Stored data:
============================================================

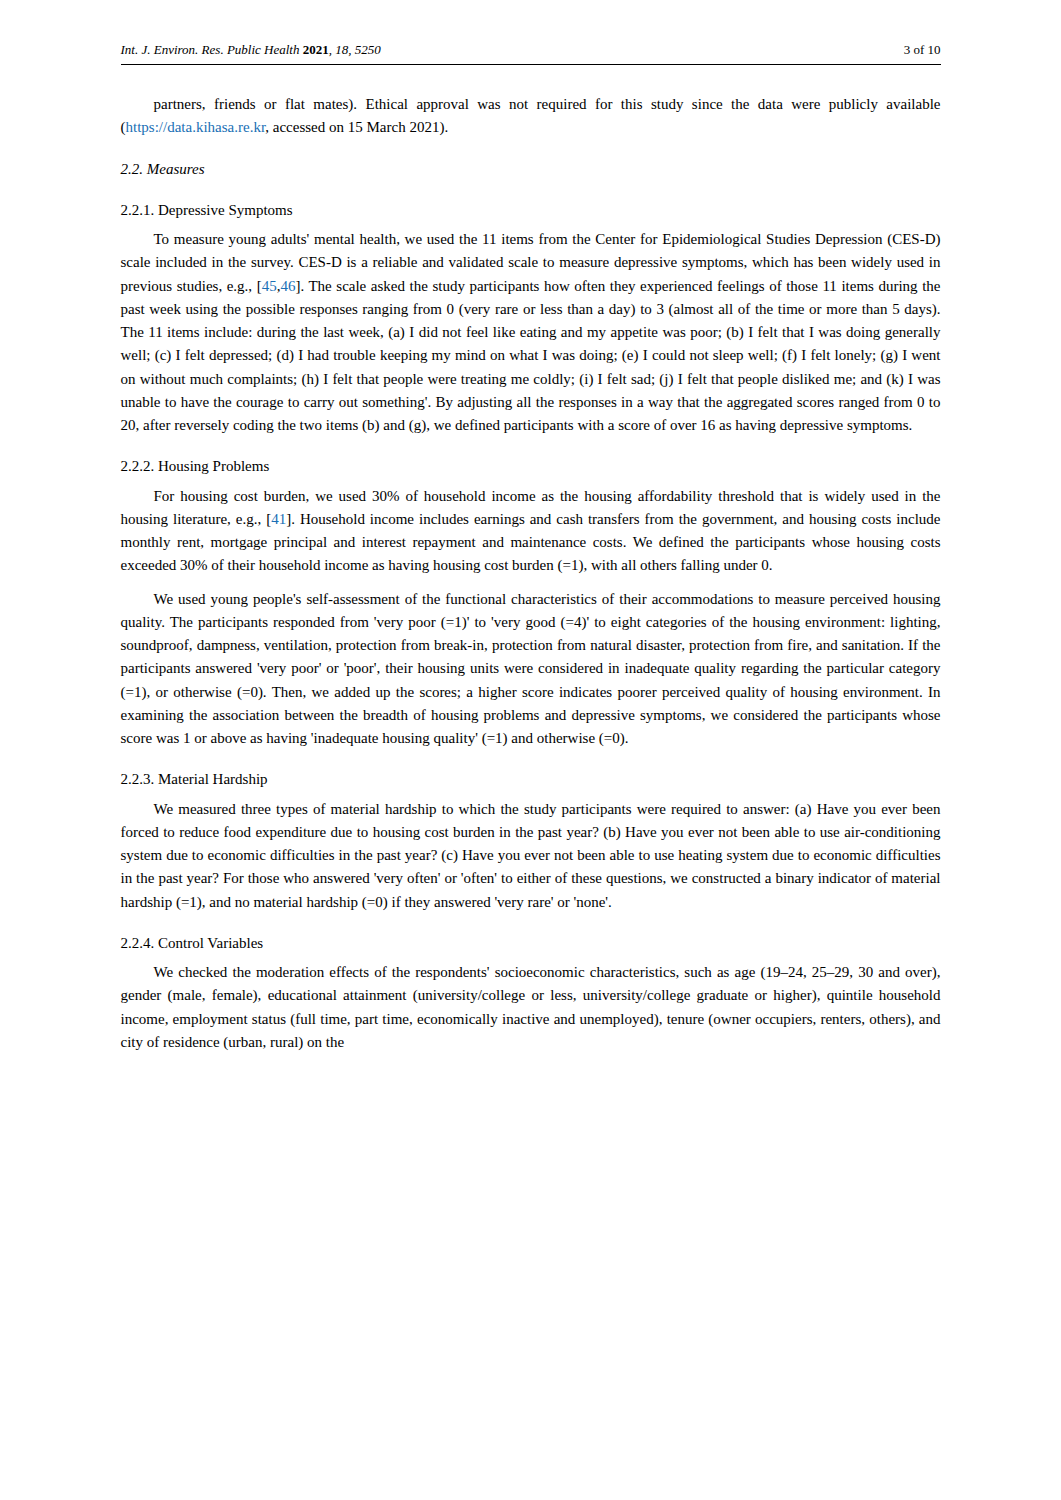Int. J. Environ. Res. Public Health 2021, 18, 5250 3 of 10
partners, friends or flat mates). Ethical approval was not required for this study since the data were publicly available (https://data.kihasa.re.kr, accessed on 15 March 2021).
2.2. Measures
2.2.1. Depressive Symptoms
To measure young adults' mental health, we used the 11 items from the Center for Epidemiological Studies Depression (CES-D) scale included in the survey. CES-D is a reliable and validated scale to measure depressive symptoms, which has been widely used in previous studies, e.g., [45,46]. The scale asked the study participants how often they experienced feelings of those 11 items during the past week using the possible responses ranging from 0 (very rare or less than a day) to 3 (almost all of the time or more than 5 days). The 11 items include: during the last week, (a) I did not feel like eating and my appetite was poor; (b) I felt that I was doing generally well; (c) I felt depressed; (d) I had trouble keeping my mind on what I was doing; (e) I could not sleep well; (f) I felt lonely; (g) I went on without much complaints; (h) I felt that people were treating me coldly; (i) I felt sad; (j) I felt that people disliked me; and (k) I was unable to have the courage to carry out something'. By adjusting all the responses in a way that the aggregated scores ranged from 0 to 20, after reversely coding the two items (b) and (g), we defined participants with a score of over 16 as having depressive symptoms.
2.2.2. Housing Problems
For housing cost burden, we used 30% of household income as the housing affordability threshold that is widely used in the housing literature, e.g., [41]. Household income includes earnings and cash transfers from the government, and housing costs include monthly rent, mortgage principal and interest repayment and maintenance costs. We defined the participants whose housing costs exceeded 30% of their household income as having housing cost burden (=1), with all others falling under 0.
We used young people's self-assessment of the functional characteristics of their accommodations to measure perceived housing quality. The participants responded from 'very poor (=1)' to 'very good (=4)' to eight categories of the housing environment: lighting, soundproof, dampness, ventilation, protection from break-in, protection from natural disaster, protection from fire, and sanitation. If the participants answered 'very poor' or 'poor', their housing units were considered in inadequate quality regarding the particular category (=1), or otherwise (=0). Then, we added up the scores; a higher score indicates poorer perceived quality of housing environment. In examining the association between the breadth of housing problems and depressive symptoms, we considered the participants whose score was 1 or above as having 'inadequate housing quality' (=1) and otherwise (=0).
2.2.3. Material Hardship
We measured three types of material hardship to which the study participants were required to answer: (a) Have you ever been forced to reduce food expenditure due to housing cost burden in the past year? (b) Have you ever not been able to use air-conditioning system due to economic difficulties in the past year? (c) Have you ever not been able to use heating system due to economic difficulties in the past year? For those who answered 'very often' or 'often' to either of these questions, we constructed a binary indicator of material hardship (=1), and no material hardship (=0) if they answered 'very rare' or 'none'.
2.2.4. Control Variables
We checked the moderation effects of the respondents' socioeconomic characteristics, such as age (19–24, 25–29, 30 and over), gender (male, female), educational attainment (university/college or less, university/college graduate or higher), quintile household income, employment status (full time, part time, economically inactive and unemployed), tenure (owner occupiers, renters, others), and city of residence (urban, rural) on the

============================================================

BRIEF => Pictures are to be excluded; the records themselves are to be reproduced exactly.

OUTPUT FOR THIS EXERCISE =>
Int. J. Environ. Res. Public Health 2021, 18, 5250 3 of 10
partners, friends or flat mates). Ethical approval was not required for this study since the data were publicly available (https://data.kihasa.re.kr, accessed on 15 March 2021).
2.2. Measures
2.2.1. Depressive Symptoms
To measure young adults' mental health, we used the 11 items from the Center for Epidemiological Studies Depression (CES-D) scale included in the survey. CES-D is a reliable and validated scale to measure depressive symptoms, which has been widely used in previous studies, e.g., [45,46]. The scale asked the study participants how often they experienced feelings of those 11 items during the past week using the possible responses ranging from 0 (very rare or less than a day) to 3 (almost all of the time or more than 5 days). The 11 items include: during the last week, (a) I did not feel like eating and my appetite was poor; (b) I felt that I was doing generally well; (c) I felt depressed; (d) I had trouble keeping my mind on what I was doing; (e) I could not sleep well; (f) I felt lonely; (g) I went on without much complaints; (h) I felt that people were treating me coldly; (i) I felt sad; (j) I felt that people disliked me; and (k) I was unable to have the courage to carry out something'. By adjusting all the responses in a way that the aggregated scores ranged from 0 to 20, after reversely coding the two items (b) and (g), we defined participants with a score of over 16 as having depressive symptoms.
2.2.2. Housing Problems
For housing cost burden, we used 30% of household income as the housing affordability threshold that is widely used in the housing literature, e.g., [41]. Household income includes earnings and cash transfers from the government, and housing costs include monthly rent, mortgage principal and interest repayment and maintenance costs. We defined the participants whose housing costs exceeded 30% of their household income as having housing cost burden (=1), with all others falling under 0.
We used young people's self-assessment of the functional characteristics of their accommodations to measure perceived housing quality. The participants responded from 'very poor (=1)' to 'very good (=4)' to eight categories of the housing environment: lighting, soundproof, dampness, ventilation, protection from break-in, protection from natural disaster, protection from fire, and sanitation. If the participants answered 'very poor' or 'poor', their housing units were considered in inadequate quality regarding the particular category (=1), or otherwise (=0). Then, we added up the scores; a higher score indicates poorer perceived quality of housing environment. In examining the association between the breadth of housing problems and depressive symptoms, we considered the participants whose score was 1 or above as having 'inadequate housing quality' (=1) and otherwise (=0).
2.2.3. Material Hardship
We measured three types of material hardship to which the study participants were required to answer: (a) Have you ever been forced to reduce food expenditure due to housing cost burden in the past year? (b) Have you ever not been able to use air-conditioning system due to economic difficulties in the past year? (c) Have you ever not been able to use heating system due to economic difficulties in the past year? For those who answered 'very often' or 'often' to either of these questions, we constructed a binary indicator of material hardship (=1), and no material hardship (=0) if they answered 'very rare' or 'none'.
2.2.4. Control Variables
We checked the moderation effects of the respondents' socioeconomic characteristics, such as age (19–24, 25–29, 30 and over), gender (male, female), educational attainment (university/college or less, university/college graduate or higher), quintile household income, employment status (full time, part time, economically inactive and unemployed), tenure (owner occupiers, renters, others), and city of residence (urban, rural) on the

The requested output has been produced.